Many of the sites where they are said to have performed miracles or reached out to ordinary people have been identified, excavated and protected, and are now more easily accessible to visitors.

Excavations of the earliest settlement from the days of Christ and John the Baptist have revealed at least three plastered baptism pools, a system of water pipes and channels to carry water to and from the site, and associated domestic and other structures. Ancient writers and pilgrims called the fresh spring at the site of Elijah's Hill both John the Baptist's Spring and Elijah's Spring.

The later fifth to sixth century settlement from the Byzantine era was a substantial walled monastery, comprising plastered pools, water cisterns, and at least three churches and other buildings with plain white and colored mosaic floors, some with crosses in the mosaics. One church mosaic inscription mentions Rotorius as the `head of the monastery`.

The Byzantine writers Jerome and Eusebius mentioned `Bethabara beyond the Jordan` in the fourth century as a pilgrimage destination where people went to be baptised. Helena, the mother of Emperor Constantine, is to have crossed the Jordan River and visited Elijah's Hill and the cave where John the Baptist lived, and built a church there to commemorate him.

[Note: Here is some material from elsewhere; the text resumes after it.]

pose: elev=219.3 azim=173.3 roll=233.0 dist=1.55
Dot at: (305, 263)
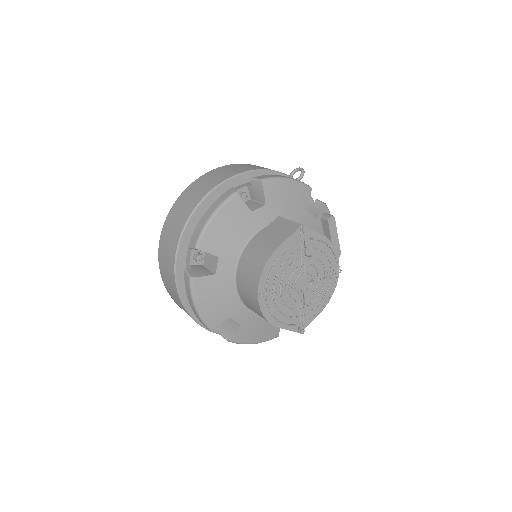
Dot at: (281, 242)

Stone and mud structures on the summit of Elijah's Hill and on the adjacent hills to the south and east date from the mid-to-late Ottoman period (16th-18th centuries), when Greek Orthodox monks established a monastery at the site comprising different structures for worship, their residence and accommodation for visiting pilgrims.

The 20 ancient sites identified from the Jordan River to Wadi Kharar and eastwards to Wadi Gharabah formed stations along the pilgrims' route from Jerusalem to the Jordan River and finally to Mount Nebo where Moses died and was buried after viewing the promised land.